TÂCHE DEMANDÉE A: Recopiez, dans le texte sur les fables, tout ce qui va de « Rousseau et les » jusqu'à « spécialement pour eux. ».
── TEXTE FOURNI ──
Rousseau et les fables de la fontaine
Je dis qu'un enfant n'entend point les fables qu'on lui fait apprendre, parce que quelque effort qu'on fasse pour les rendre simples, l'instruction qu'on en veut tirer force d'y faire entrer des idées qu'il ne peut saisir, et que le tour même de la poésie, en les lui rendant plus faciles à retenir, les lui rend plus difficiles à concevoir, en sorte qu'on achète l'agrément aux dépens de la clarté. Sans citer cette multitude de fables qui n'ont rien d'intelligible ni d'utile pour les enfants, et qu'on leur fait indiscrètement apprendre avec les autres, parce qu'elles s'y trouvent mêlées, bornons-nous à celles que l'auteur semble avoir faites spécialement pour eux.
───
TÂCHE DEMANDÉE B: Réécrivez les entrées, de leur début jusqu'à la ligne contenant « 136: (310, 382) » incluse, en substituant « raw pixels » à « absolute pixels » sans rien modifier d'autre. Ne donnez que ces lignes.
── DONNÉES DE L'EXERCICE ──
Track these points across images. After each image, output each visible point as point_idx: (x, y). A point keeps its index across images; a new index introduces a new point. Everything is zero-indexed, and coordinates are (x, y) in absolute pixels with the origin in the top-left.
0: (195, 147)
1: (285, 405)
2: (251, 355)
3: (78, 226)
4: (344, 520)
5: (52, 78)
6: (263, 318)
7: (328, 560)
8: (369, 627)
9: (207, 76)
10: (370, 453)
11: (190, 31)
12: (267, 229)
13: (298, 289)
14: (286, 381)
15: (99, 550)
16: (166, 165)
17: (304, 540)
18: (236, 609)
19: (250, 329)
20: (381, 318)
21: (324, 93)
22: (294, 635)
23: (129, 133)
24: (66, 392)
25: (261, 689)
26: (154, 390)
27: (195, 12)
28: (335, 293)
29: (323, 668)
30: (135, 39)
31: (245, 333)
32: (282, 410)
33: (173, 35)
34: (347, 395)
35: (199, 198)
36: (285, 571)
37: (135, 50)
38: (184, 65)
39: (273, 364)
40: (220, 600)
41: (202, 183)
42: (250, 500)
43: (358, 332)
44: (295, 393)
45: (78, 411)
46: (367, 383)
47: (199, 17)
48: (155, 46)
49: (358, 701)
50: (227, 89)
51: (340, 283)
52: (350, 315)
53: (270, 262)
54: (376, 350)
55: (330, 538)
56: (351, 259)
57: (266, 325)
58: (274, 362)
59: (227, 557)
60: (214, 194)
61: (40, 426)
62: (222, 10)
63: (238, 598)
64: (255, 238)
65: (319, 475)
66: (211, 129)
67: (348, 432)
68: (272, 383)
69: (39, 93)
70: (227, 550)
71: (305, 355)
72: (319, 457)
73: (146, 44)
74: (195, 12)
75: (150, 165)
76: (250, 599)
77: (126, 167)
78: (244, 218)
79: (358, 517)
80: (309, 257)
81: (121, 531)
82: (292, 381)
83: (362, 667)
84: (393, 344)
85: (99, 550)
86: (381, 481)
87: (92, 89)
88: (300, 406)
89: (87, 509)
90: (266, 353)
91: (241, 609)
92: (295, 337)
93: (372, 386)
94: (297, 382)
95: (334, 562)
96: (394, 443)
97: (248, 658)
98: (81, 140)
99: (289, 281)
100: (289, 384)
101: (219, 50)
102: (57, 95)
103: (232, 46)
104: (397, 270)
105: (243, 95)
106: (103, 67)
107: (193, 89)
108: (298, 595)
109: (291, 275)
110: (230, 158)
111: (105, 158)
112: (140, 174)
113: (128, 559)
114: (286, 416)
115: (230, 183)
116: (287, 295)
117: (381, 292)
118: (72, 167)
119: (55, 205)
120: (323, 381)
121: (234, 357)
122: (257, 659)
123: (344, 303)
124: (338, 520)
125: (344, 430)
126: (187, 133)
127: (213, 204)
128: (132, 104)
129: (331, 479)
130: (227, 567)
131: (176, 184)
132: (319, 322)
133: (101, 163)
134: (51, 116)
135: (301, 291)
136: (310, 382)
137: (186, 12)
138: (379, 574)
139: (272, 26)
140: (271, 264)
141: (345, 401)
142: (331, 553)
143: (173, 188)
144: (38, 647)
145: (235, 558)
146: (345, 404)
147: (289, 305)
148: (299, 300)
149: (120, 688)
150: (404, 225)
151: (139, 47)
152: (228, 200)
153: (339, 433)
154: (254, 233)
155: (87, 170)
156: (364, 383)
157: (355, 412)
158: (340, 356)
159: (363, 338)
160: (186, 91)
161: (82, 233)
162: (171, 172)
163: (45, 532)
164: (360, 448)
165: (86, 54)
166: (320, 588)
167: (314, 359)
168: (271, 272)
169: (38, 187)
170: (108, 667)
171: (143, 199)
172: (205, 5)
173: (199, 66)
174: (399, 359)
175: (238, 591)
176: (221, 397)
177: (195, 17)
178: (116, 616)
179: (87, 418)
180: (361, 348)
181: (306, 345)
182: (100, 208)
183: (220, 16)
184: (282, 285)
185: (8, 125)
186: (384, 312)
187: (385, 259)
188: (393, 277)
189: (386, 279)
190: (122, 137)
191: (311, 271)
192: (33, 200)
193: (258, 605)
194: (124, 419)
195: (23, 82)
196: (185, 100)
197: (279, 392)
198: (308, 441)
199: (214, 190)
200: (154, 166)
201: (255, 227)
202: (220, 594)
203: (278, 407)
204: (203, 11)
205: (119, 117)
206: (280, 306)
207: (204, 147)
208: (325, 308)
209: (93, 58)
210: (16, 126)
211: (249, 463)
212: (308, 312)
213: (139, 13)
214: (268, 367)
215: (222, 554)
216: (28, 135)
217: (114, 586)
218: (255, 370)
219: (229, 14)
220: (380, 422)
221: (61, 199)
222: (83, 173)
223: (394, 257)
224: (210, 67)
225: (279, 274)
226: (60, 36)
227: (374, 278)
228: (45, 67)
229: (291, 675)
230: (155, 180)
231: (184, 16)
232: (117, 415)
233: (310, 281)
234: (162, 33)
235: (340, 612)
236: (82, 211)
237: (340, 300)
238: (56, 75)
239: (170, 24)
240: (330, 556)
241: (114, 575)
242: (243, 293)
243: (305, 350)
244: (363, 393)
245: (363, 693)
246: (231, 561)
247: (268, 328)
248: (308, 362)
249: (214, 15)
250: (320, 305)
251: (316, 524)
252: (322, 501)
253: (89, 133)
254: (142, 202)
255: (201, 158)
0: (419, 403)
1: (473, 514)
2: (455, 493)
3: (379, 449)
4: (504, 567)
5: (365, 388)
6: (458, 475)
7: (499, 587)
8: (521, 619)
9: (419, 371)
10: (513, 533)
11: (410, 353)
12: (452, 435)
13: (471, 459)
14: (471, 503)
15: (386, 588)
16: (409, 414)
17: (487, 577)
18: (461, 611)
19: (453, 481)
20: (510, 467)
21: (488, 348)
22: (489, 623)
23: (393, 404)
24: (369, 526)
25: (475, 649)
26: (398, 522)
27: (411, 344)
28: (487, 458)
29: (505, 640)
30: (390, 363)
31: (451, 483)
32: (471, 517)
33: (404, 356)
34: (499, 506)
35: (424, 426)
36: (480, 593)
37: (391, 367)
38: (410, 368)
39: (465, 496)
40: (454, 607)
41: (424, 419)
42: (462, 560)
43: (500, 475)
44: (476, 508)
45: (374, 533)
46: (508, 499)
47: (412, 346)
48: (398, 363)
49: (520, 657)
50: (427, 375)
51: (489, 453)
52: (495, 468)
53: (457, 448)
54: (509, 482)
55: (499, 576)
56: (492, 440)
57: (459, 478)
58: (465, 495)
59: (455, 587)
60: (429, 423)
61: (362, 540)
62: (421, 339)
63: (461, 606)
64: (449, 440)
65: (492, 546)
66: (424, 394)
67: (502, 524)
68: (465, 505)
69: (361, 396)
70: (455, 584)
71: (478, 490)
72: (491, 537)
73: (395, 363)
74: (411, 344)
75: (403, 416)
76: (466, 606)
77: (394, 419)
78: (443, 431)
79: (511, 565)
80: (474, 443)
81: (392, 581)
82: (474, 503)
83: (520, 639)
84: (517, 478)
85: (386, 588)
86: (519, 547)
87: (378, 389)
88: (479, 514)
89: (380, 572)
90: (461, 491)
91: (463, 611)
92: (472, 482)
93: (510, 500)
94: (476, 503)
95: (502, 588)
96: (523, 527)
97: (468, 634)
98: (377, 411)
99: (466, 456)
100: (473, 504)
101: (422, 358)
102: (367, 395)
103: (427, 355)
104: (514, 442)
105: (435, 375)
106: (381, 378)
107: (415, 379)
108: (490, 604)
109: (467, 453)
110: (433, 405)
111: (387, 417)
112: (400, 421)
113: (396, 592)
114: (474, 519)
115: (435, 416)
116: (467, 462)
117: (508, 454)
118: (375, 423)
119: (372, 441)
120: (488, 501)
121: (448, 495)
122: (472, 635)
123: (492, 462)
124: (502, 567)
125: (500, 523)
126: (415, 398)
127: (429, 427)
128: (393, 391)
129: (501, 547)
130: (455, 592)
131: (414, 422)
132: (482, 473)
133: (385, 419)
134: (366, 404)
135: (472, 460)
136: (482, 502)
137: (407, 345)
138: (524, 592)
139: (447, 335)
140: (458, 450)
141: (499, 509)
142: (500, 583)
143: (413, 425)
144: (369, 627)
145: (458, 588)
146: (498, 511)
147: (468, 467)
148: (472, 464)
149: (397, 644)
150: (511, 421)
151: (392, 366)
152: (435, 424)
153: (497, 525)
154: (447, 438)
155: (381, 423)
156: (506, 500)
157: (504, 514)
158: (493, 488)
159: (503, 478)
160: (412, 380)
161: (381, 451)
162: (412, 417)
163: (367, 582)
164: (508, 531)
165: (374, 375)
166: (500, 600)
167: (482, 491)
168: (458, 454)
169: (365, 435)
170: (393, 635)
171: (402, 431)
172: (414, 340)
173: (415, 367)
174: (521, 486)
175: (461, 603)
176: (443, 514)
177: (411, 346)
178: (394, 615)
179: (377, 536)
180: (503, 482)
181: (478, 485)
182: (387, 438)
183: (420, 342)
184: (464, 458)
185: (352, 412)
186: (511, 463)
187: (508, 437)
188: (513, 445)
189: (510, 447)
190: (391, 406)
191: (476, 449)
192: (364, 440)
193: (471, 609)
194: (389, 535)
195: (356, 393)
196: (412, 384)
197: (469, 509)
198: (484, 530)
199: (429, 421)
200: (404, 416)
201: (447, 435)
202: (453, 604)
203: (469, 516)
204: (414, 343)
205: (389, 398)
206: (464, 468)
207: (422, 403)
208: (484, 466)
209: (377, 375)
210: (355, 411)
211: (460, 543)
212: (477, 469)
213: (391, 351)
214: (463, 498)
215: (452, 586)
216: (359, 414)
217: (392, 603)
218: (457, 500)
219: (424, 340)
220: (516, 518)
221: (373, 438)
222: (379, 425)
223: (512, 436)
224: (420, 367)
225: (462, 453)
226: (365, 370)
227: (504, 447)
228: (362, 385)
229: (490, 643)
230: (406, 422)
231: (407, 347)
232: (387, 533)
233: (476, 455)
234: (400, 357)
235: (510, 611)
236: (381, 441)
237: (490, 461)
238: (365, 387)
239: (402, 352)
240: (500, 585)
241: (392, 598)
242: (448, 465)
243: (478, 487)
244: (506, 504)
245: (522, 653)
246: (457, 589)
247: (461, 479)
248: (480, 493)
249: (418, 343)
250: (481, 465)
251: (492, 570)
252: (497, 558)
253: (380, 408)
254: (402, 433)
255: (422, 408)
───
SORTIE DE LA TÂCHE A:
Rousseau et les fables de la fontaine
Je dis qu'un enfant n'entend point les fables qu'on lui fait apprendre, parce que quelque effort qu'on fasse pour les rendre simples, l'instruction qu'on en veut tirer force d'y faire entrer des idées qu'il ne peut saisir, et que le tour même de la poésie, en les lui rendant plus faciles à retenir, les lui rend plus difficiles à concevoir, en sorte qu'on achète l'agrément aux dépens de la clarté. Sans citer cette multitude de fables qui n'ont rien d'intelligible ni d'utile pour les enfants, et qu'on leur fait indiscrètement apprendre avec les autres, parce qu'elles s'y trouvent mêlées, bornons-nous à celles que l'auteur semble avoir faites spécialement pour eux.

SORTIE DE LA TÂCHE B:
Track these points across images. After each image, output each visible point as point_idx: (x, y). A point keeps its index across images; a new index introduces a new point. Everything is zero-indexed, and coordinates are (x, y) in raw pixels with the origin in the top-left.
0: (195, 147)
1: (285, 405)
2: (251, 355)
3: (78, 226)
4: (344, 520)
5: (52, 78)
6: (263, 318)
7: (328, 560)
8: (369, 627)
9: (207, 76)
10: (370, 453)
11: (190, 31)
12: (267, 229)
13: (298, 289)
14: (286, 381)
15: (99, 550)
16: (166, 165)
17: (304, 540)
18: (236, 609)
19: (250, 329)
20: (381, 318)
21: (324, 93)
22: (294, 635)
23: (129, 133)
24: (66, 392)
25: (261, 689)
26: (154, 390)
27: (195, 12)
28: (335, 293)
29: (323, 668)
30: (135, 39)
31: (245, 333)
32: (282, 410)
33: (173, 35)
34: (347, 395)
35: (199, 198)
36: (285, 571)
37: (135, 50)
38: (184, 65)
39: (273, 364)
40: (220, 600)
41: (202, 183)
42: (250, 500)
43: (358, 332)
44: (295, 393)
45: (78, 411)
46: (367, 383)
47: (199, 17)
48: (155, 46)
49: (358, 701)
50: (227, 89)
51: (340, 283)
52: (350, 315)
53: (270, 262)
54: (376, 350)
55: (330, 538)
56: (351, 259)
57: (266, 325)
58: (274, 362)
59: (227, 557)
60: (214, 194)
61: (40, 426)
62: (222, 10)
63: (238, 598)
64: (255, 238)
65: (319, 475)
66: (211, 129)
67: (348, 432)
68: (272, 383)
69: (39, 93)
70: (227, 550)
71: (305, 355)
72: (319, 457)
73: (146, 44)
74: (195, 12)
75: (150, 165)
76: (250, 599)
77: (126, 167)
78: (244, 218)
79: (358, 517)
80: (309, 257)
81: (121, 531)
82: (292, 381)
83: (362, 667)
84: (393, 344)
85: (99, 550)
86: (381, 481)
87: (92, 89)
88: (300, 406)
89: (87, 509)
90: (266, 353)
91: (241, 609)
92: (295, 337)
93: (372, 386)
94: (297, 382)
95: (334, 562)
96: (394, 443)
97: (248, 658)
98: (81, 140)
99: (289, 281)
100: (289, 384)
101: (219, 50)
102: (57, 95)
103: (232, 46)
104: (397, 270)
105: (243, 95)
106: (103, 67)
107: (193, 89)
108: (298, 595)
109: (291, 275)
110: (230, 158)
111: (105, 158)
112: (140, 174)
113: (128, 559)
114: (286, 416)
115: (230, 183)
116: (287, 295)
117: (381, 292)
118: (72, 167)
119: (55, 205)
120: (323, 381)
121: (234, 357)
122: (257, 659)
123: (344, 303)
124: (338, 520)
125: (344, 430)
126: (187, 133)
127: (213, 204)
128: (132, 104)
129: (331, 479)
130: (227, 567)
131: (176, 184)
132: (319, 322)
133: (101, 163)
134: (51, 116)
135: (301, 291)
136: (310, 382)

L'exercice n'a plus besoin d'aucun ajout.